There are a lot of wonderful roguelike games to play, and since the genre is fairly broad, there are a lot of different mechanics and styles that have been explored and will likely be explored.

But as those roguelikes get made, and as we turn to those roguelikes that exist, it is important to keep in mind the role that randomness plays in the genre as a whole and each individual game in particular. And we should think about how that randomness mingles with the player’s own ability.

Because a roguelike is built around the idea of gradual progression, but a very particular kind of progression. The progression of slowly getting toward victory, and becoming more skilled so that victory becomes more easily attainable. When luck plays too big a role in the player’s ability to succeed, then that progression is hindered or even halted.

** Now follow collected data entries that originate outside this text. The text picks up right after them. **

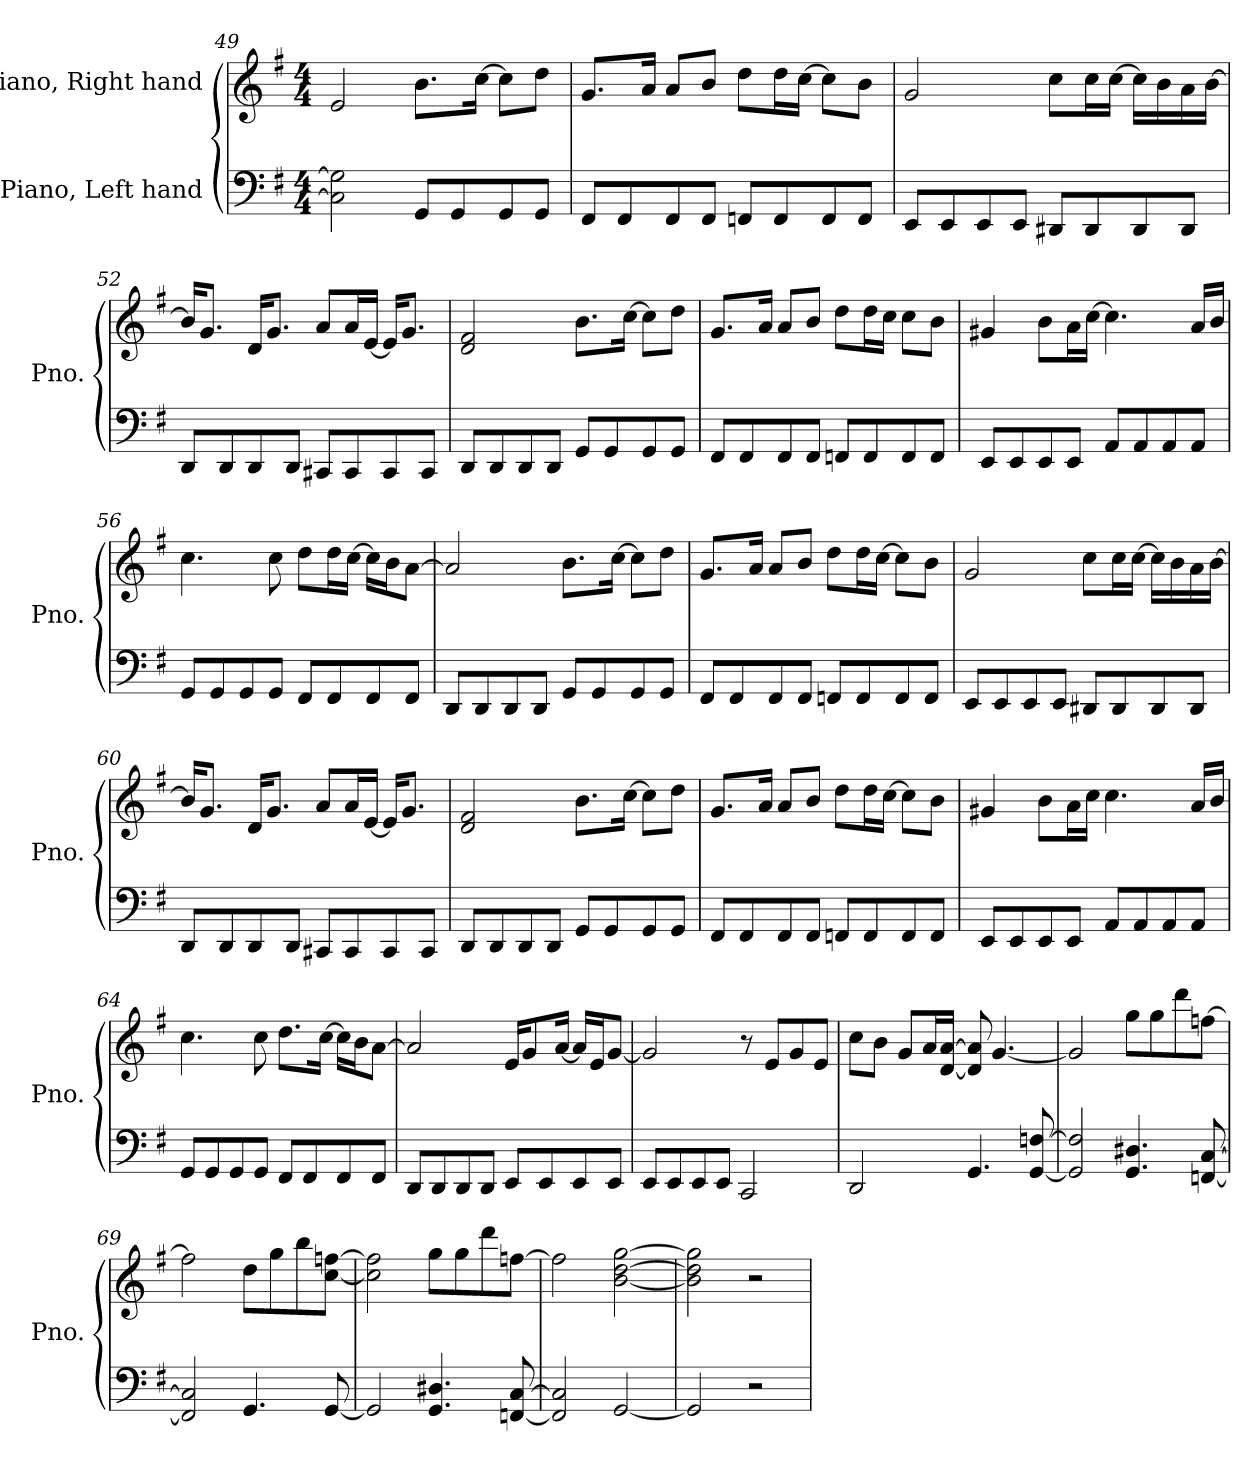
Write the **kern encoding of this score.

**kern	**kern
*part2	*part1
*staff2	*staff1
*I"Piano, Left hand	*I"Piano, Right hand
*I'Pno.	*I'Pno.
!!LO:PB:g=z
*clefF4	*clefG2
*k[f#]	*k[f#]
*M4/4	*M4/4
=49	=49
2C\] 2G\]	2e/
8GG/L	8.b\L
8GG/	.
.	[16cc\Jk
8GG/	8cc\L]
8GG/J	8dd\J
=50	=50
8FF#/L	8.g/L
8FF#/	.
.	16a/Jk
8FF#/	8a/L
8FF#/J	8b/J
8FFn/L	8dd\L
8FF/	16dd\L
.	[16cc\JJ
8FF/	8cc\L]
8FF/J	8b\J
=51	=51
8EE/L	2g/
8EE/	.
8EE/	.
8EE/J	.
8DD#X/L	8cc\L
8DD#/	16cc\L
.	[16cc\JJ
8DD#/	16cc\LL]
.	16b\
8DD#/J	16a\
.	[16b\JJ
=52	=52
8DD/L	16b/KL]
.	8.g/J
8DD/	.
8DD/	16d/KL
.	8.g/J
8DD/J	.
8CC#X/L	8a/L
8CC#/	16a/L
.	[16e/JJ
8CC#/	16e/KL]
.	8.g/J
8CC#/J	.
!!LO:LB:g=z
=53	=53
8DD/L	2d/ 2f#/
8DD/	.
8DD/	.
8DD/J	.
8GG/L	8.b\L
8GG/	.
.	[16cc\Jk
8GG/	8cc\L]
8GG/J	8dd\J
=54	=54
8FF#/L	8.g/L
8FF#/	.
.	16a/Jk
8FF#/	8a/L
8FF#/J	8b/J
8FFn/L	8dd\L
8FF/	16dd\L
.	16cc\JJ
8FF/	8cc\L
8FF/J	8b\J
=55	=55
8EE/L	4g#X/
8EE/	.
8EE/	8b\L
8EE/J	16a\L
.	[16cc\JJ
8AA/L	4.cc\]
8AA/	.
8AA/	.
8AA/J	16a/LL
.	16b/JJ
=56	=56
8GG/L	4.cc\
8GG/	.
8GG/	.
8GG/J	8cc\
8FF#/L	8dd\L
8FF#/	16dd\L
.	[16cc\JJ
8FF#/	16cc\LL]
.	16b\J
8FF#/J	[8a\J
!!LO:LB:g=z
=57	=57
8DD/L	2a/]
8DD/	.
8DD/	.
8DD/J	.
8GG/L	8.b\L
8GG/	.
.	[16cc\Jk
8GG/	8cc\L]
8GG/J	8dd\J
=58	=58
8FF#/L	8.g/L
8FF#/	.
.	16a/Jk
8FF#/	8a/L
8FF#/J	8b/J
8FFn/L	8dd\L
8FF/	16dd\L
.	[16cc\JJ
8FF/	8cc\L]
8FF/J	8b\J
=59	=59
8EE/L	2g/
8EE/	.
8EE/	.
8EE/J	.
8DD#X/L	8cc\L
8DD#/	16cc\L
.	[16cc\JJ
8DD#/	16cc\LL]
.	16b\
8DD#/J	16a\
.	[16b\JJ
!!LO:LB:g=z
=60	=60
8DD/L	16b/KL]
.	8.g/J
8DD/	.
8DD/	16d/KL
.	8.g/J
8DD/J	.
8CC#X/L	8a/L
8CC#/	16a/L
.	[16e/JJ
8CC#/	16e/KL]
.	8.g/J
8CC#/J	.
=61	=61
8DD/L	2d/ 2f#/
8DD/	.
8DD/	.
8DD/J	.
8GG/L	8.b\L
8GG/	.
.	[16cc\Jk
8GG/	8cc\L]
8GG/J	8dd\J
=62	=62
8FF#/L	8.g/L
8FF#/	.
.	16a/Jk
8FF#/	8a/L
8FF#/J	8b/J
8FFn/L	8dd\L
8FF/	16dd\L
.	[16cc\JJ
8FF/	8cc\L]
8FF/J	8b\J
=63	=63
8EE/L	4g#X/
8EE/	.
8EE/	8b\L
8EE/J	16a\L
.	16cc\JJ
8AA/L	4.cc\
8AA/	.
8AA/	.
8AA/J	16a/LL
.	16b/JJ
!!LO:LB:g=z
=64	=64
8GG/L	4.cc\
8GG/	.
8GG/	.
8GG/J	8cc\
8FF#/L	8.dd\L
8FF#/	.
.	[16cc\Jk
8FF#/	16cc\LL]
.	16b\J
8FF#/J	[8a\J
=65	=65
8DD/L	2a/]
8DD/	.
8DD/	.
8DD/J	.
8EE/L	16e/KL
.	8g/
8EE/	.
.	[16a/Jk
8EE/	16a/LL]
.	16e/J
8EE/J	[8g/J
=66	=66
8EE/L	2g/]
8EE/	.
8EE/	.
8EE/J	.
2CC/	8r
.	8e/L
.	8g/
.	8e/J
=67	=67
2DD/	8cc\L
.	8b\J
.	8g/L
.	16a/L
.	[16d/ [16a/JJ
4.GG/	8d/] 8a/]
.	[4.g/
[8GG/ [8Fn/	.
!!LO:LB:g=z
=68	=68
2GG/] 2F/]	2g/]
4.GG/ 4.D#X/	8gg\L
.	8gg\
.	8ddd\
[8FFn/ [8C/	[8ffn\J
=69	=69
2FF/] 2C/]	2ff\]
4.GG/	8dd\L
.	8gg\
.	8bb\
[8GG/	[8cc\ [8ffn\J
=70	=70
2GG/]	2cc\] 2ff\]
4.GG/ 4.D#X/	8gg\L
.	8gg\
.	8ddd\
[8FFn/ [8C/	[8ffn\J
=71	=71
2FF/] 2C/]	2ff\]
[2GG/	[2b\ [2dd\ [2gg\
=72	=72
2GG/]	2b\] 2dd\] 2gg\]
2r	2r
=	=
*-	*-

[1] In short, it’s a distinction that doesn’t work well linguistically. Firstly, the two terms are far too similar, meaning that it’s easy to get them confused. And given that there’s not a lot of information in the names to really help identify which term goes with which genre, this confusion would only be more likely. It would be far easier to call all of these games “roguelikes” and then more clearly define the different types within the genre: something along the lines of “fully randomized roguelikes” versus “progression roguelikes.” These terms definitely don’t need to be adopted, but the point is that making a clearer distinction within the genre is more useful than the current “like/lite” distinction.